NonFiction

From Issue V (2020)

 

What Would Emily Say?

by BARBARA LILES

Svalbard, October 2018

The sky was gray, the water dark, snow had begun to fall, and I still did not quite believe I was in a fjord in Svalbard, a Norwegian archipelago above the Arctic Circle. Gloved hand on the tiller, Kristin, our guide, carefully maneuvered the Zodiac through a mosaic of ice, most of it thin pancake ice, freshly formed on the surface, but also larger drift ice, some the size of small boats, blue ice, now laced with snow. No more than ten of us huddled in the Zodiac. Wearing fleece and down, we were quiet as the boat inched forward. Over the sound of the motor, the Norwegian place names rolled out beautifully in Kristin’s lilting accent. “This is Blomstrandbreen. The island is called Blomstrandholvoya. It used to be thought that it was a peninsula, but then the glacier receded. On some maps it is still a peninsula.” Kristin was matter-of-fact. Had she repeated these words too many times?

From the Zodiac we could see the calving face of the glacier. Lovely tall cathedral cliffs, a craggy wall of ice rising high above the water below. Even seen through snow, the blue was astonishing, frozen aquamarine and sapphire. We snapped photos and gazed reverently like worshipers before holy relics. Without context or comparisons, distances are deceiving, but even from the safety of a two-hundred-meter margin, glaciers loom. They calve often, huge sections breaking away from the stretching ice, falling quickly, crumbling into fjords. Sometimes, by the time the rumble of a calving reached us, the only visible sign was a soft cloud of collapsing ice. Then we waited for the time-lapsed wave, rippling out from the face, a mini tsunami. Water lapped against icebergs as they pitched and rocked and slowly melted.

The site of the Global Seed Vault, Svalbard was supposed to stay cold, but instead is experiencing wild swings in weather, heavy rains, melting permafrost, retreating glaciers: all portents of climate change. Glaciers cover 60 percent of the archipelago. Many are dynamic, surging and retreating over years, cupped in valleys, curving around sharp mountains. Yet they are retreating now at an unprecedented rate, exposing land not seen in thousands of years. Out of sight and mind of most of us, our fragile polar regions have become melting harbingers of a changing world.

ENTRIES PROVIDED:
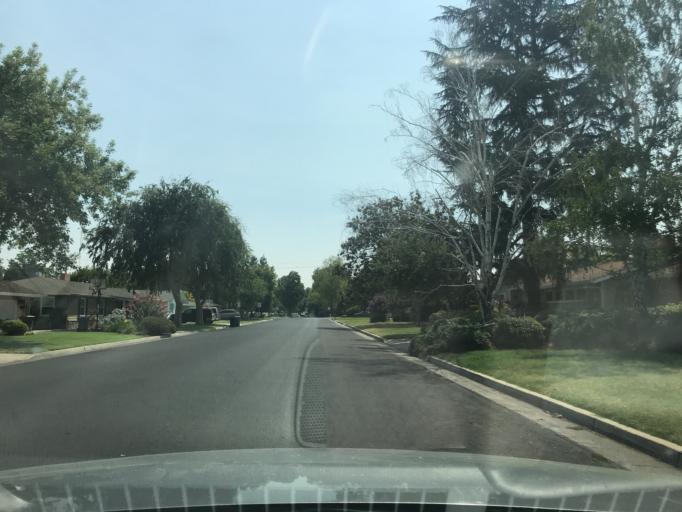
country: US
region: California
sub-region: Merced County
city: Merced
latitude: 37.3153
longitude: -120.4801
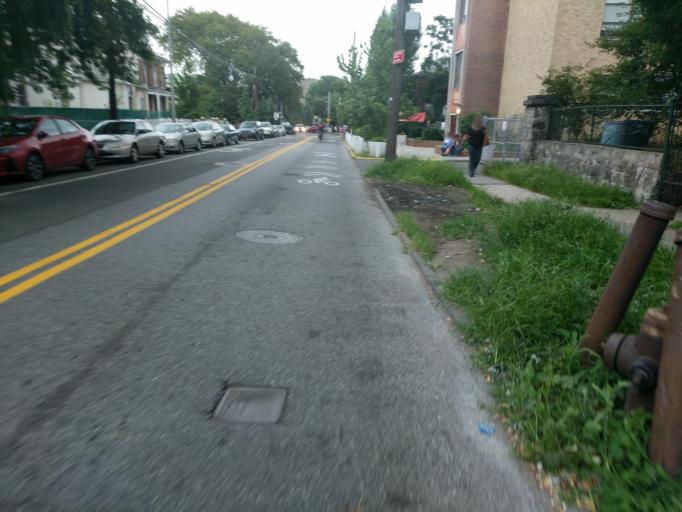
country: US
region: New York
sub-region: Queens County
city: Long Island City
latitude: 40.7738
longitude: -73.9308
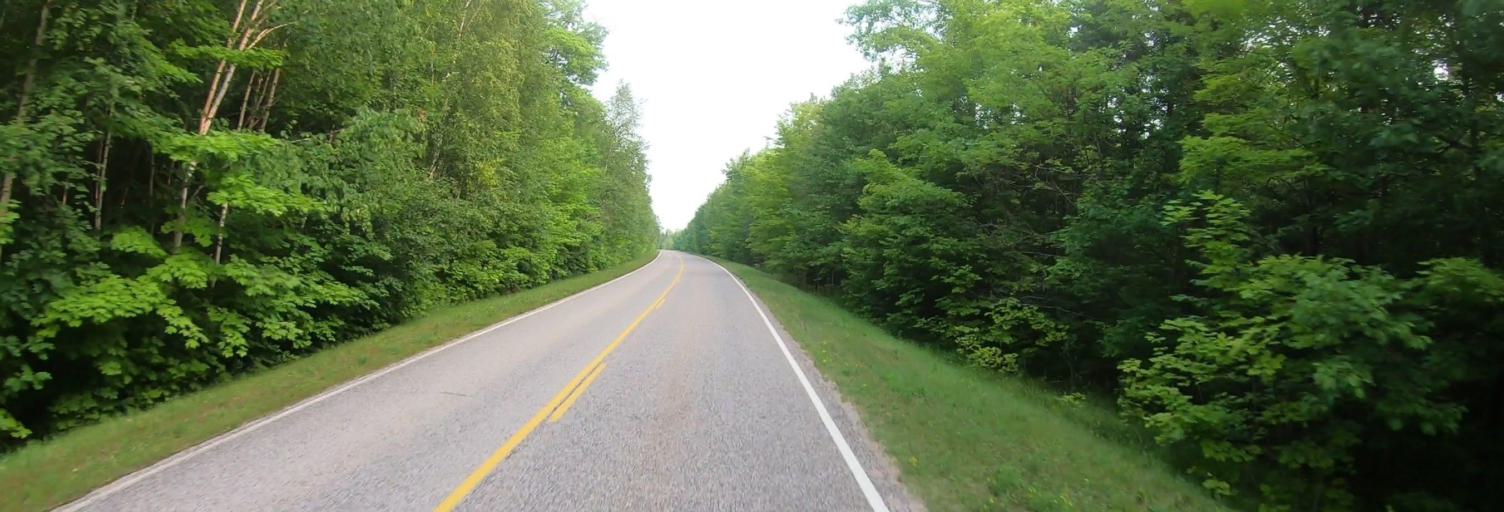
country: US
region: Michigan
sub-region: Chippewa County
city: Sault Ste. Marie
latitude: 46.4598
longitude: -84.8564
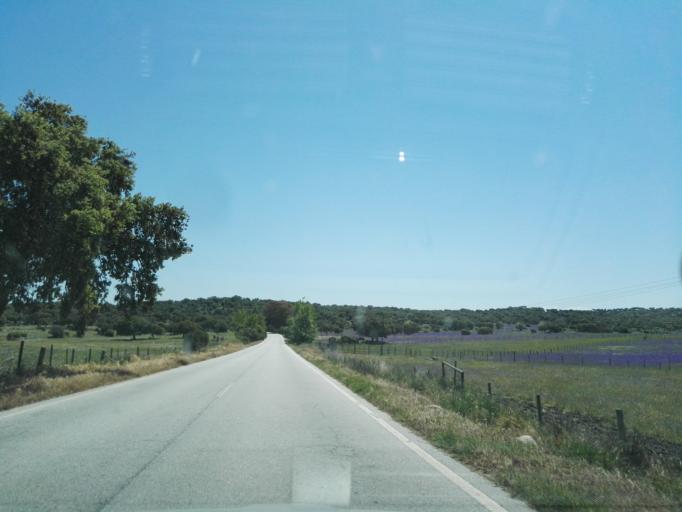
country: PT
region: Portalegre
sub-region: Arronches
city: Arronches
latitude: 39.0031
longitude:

WORK TO COMPLETE:
(1) From the Svalbard essay, return the passage that begins at the words "The site of" and stops after "a changing world.".
(2) In the entries, replace "sub-region" with "district" in the lines that begin at the one containing "latitude: 37.3153" and stop after the end of the entries, keeping everything else the same. Return only those lines, and leave out the pictures.

OUTPUTS:
(1)
The site of the Global Seed Vault, Svalbard was supposed to stay cold, but instead is experiencing wild swings in weather, heavy rains, melting permafrost, retreating glaciers: all portents of climate change. Glaciers cover 60 percent of the archipelago. Many are dynamic, surging and retreating over years, cupped in valleys, curving around sharp mountains. Yet they are retreating now at an unprecedented rate, exposing land not seen in thousands of years. Out of sight and mind of most of us, our fragile polar regions have become melting harbingers of a changing world.

(2)
latitude: 37.3153
longitude: -120.4801
country: US
region: New York
district: Queens County
city: Long Island City
latitude: 40.7738
longitude: -73.9308
country: US
region: Michigan
district: Chippewa County
city: Sault Ste. Marie
latitude: 46.4598
longitude: -84.8564
country: PT
region: Portalegre
district: Arronches
city: Arronches
latitude: 39.0031
longitude:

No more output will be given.